The Narrow Margin was shot in only 13 days. The only scene filmed near a train was the arrival scene in the movie. The rest of the movie was filmed on a set. Fleischer used a hand held camera to film the actors going from one compartment of the train into another one, which was a unique idea at the time. The train set was nailed to the floor and Fleischer’s use of the hand held camera made the train appear to move with a rocking motion. The Narrow Margin was filmed in 1950 but not released until 1952. Howard Hughes, then owner of RKO Pictures, had a copy of the film sent to him to view in his private screening room. Hughes thought the movie had a lot of potential and considered making it into a higher class film by editing and even reshooting some of the scenes. Hughes kept the film for a year.

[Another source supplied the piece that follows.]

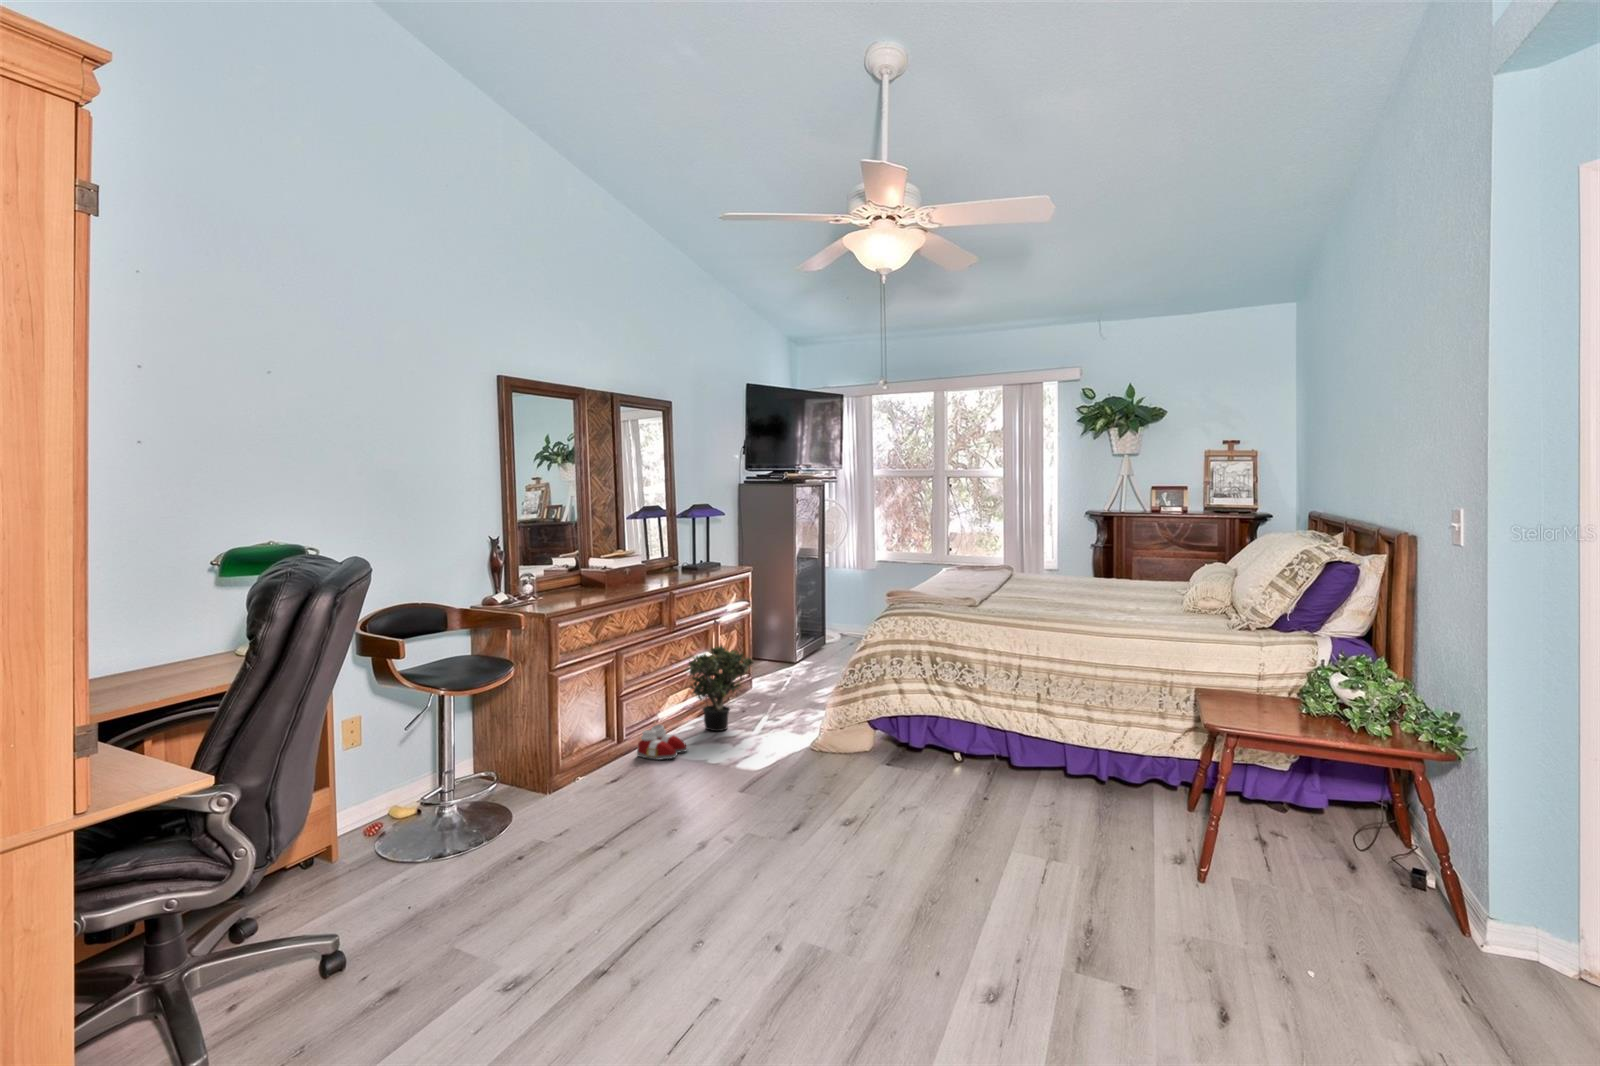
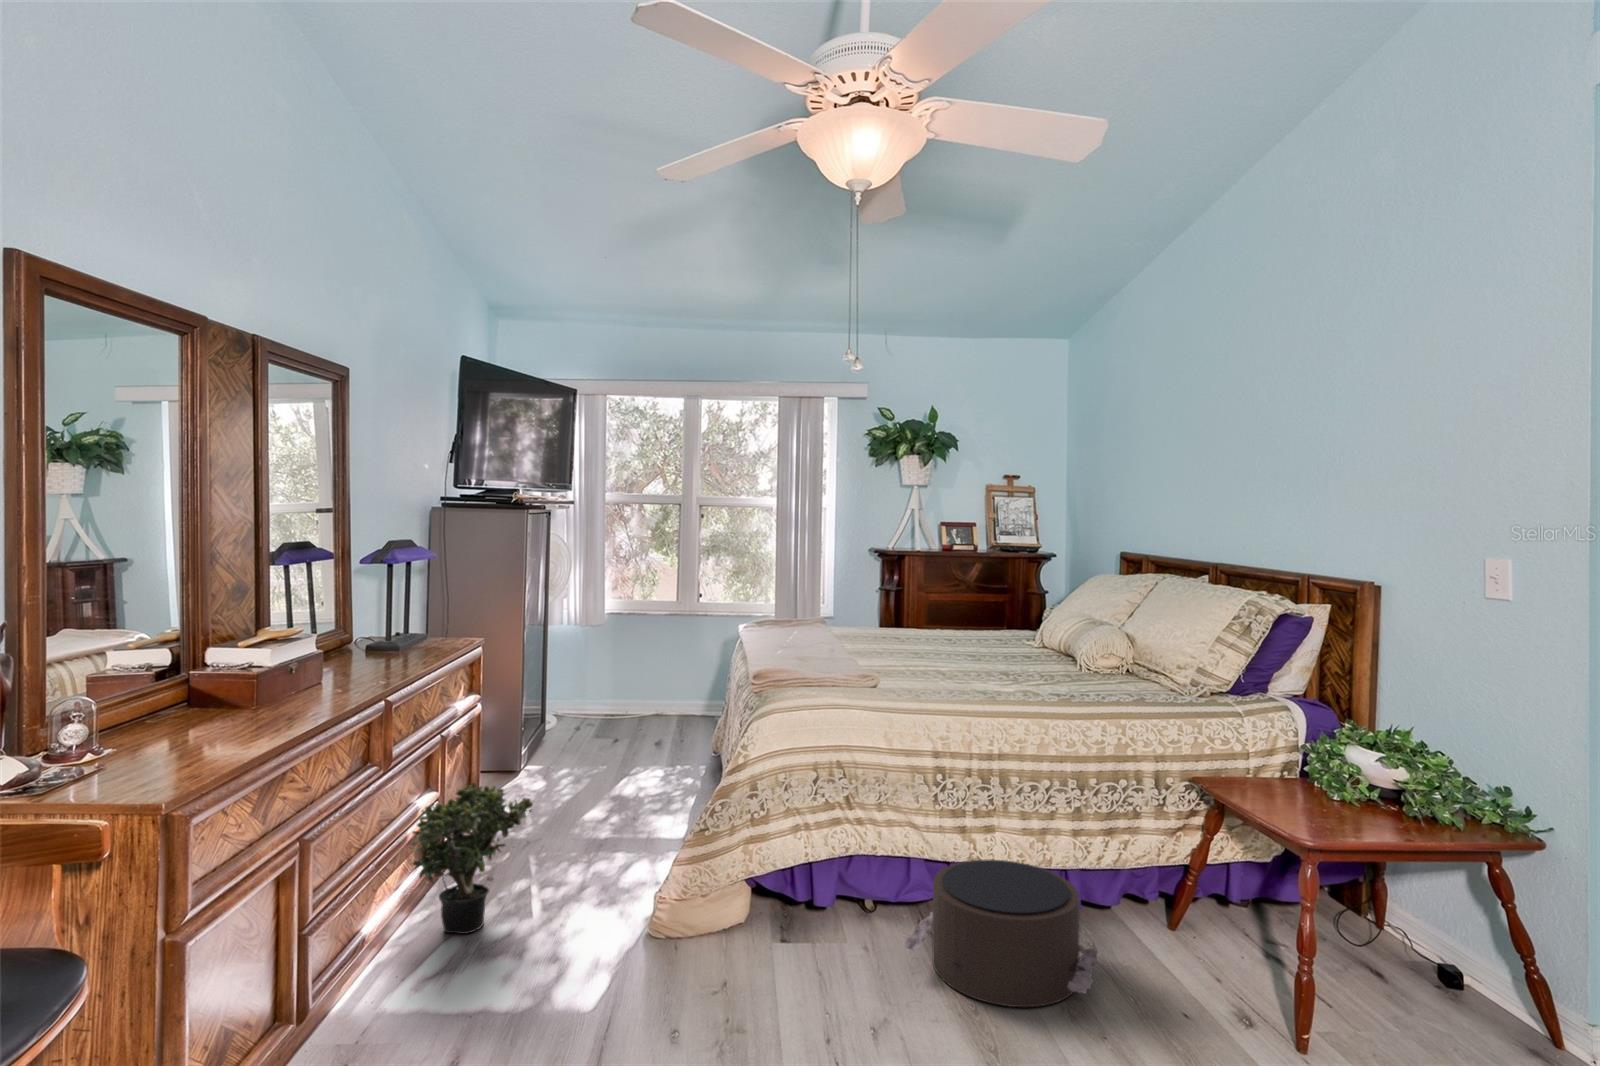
slippers: present [637,725,688,760] -> none [338,952,439,1030]
pouf: none [949,731,1089,824] -> present [904,859,1098,1007]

Star Charles McGraw was known for portraying hard-boiled law officers or military leaders in films like Fleischer's Armored Car Robbery (1950). He played the naval commander in The Bridges of Toko-Ri with William Holden. His most famous role may be as the gladiator trainer in Spartacus (1960). He died in a freaky accident at the age of 66 in 1980. He slipped and fell through a glass shower door in his own home.
Marie Windsor, who trained as a stage actress, plays Mrs. Neall. She starred in mostly "B" films, with her most most well-known being the manipulative wife in Stanley Kubrick's The Killing (1956). Jacqueline White, who portrays Ann Sinclair, only made 25 films. This is her most famous "B" picture. However, she did make one "A" picture movie called Crossfire (1947), directed by film noir veteran Edward Dymtryk.

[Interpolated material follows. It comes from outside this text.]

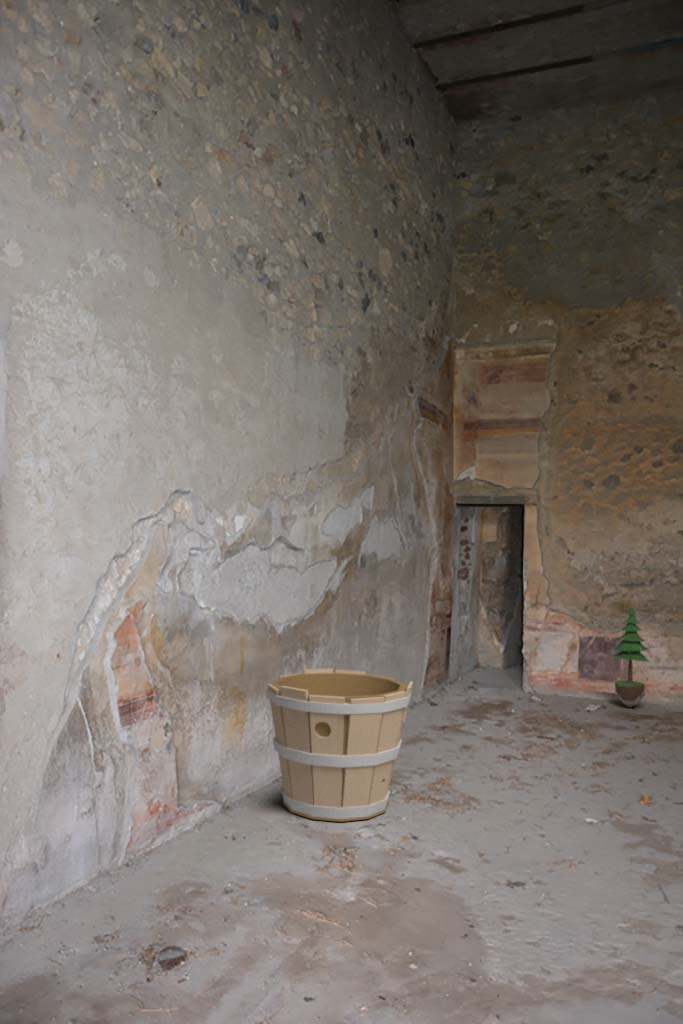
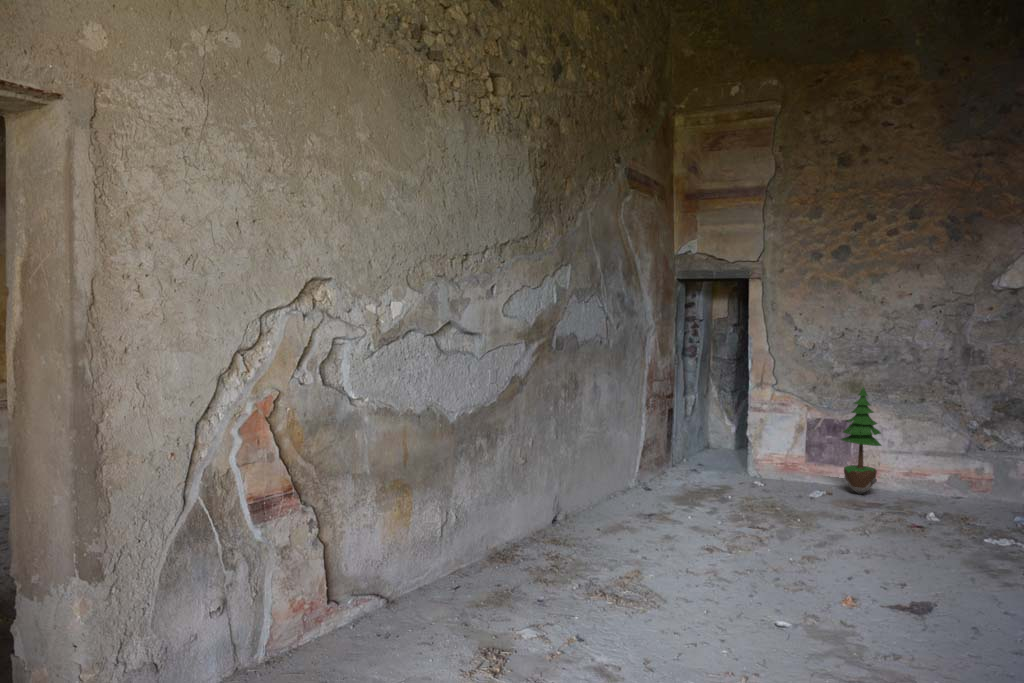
wooden bucket: present [266,668,413,822] -> none [431,458,586,620]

Director Richard Fleischer is the son of the famous animator and producer, Max Fleischer. Richard began his film career directing animated shorts produced by his father such as Popeye and Superman. Walt Disney, who was once his father’s rival as a cartoon producer, asked Richard to direct 20,000 Leagues Under the Sea (which was written by The Narrow Margin's screenwriter Earl Felton). Fleischer won an Oscar in 1948 for a documentary entitled Design for Death which he co-wrote with Theodor Geisel who later became better known as Dr. Seuss. Later in his career, Fleischer directed many different kinds of films such as the action movie Mr. Majestyk (1974) starring one of my favorite actors, Charles Bronson and The Vikings (1958). Then he turned his talents to making movies about famous serial killers such as: Compulsion (1959), The Boston Strangler (1968) and 10 Rillington Place (1971). He also helmed one of my favorite “guilty pleasure” films, Conan the Destroyer with Arnold Schwarzenegger (1984). Other notable movies he directed were Barabbas (1961), Fantastic Voyage (1966) and Dr. Dolittle (1967).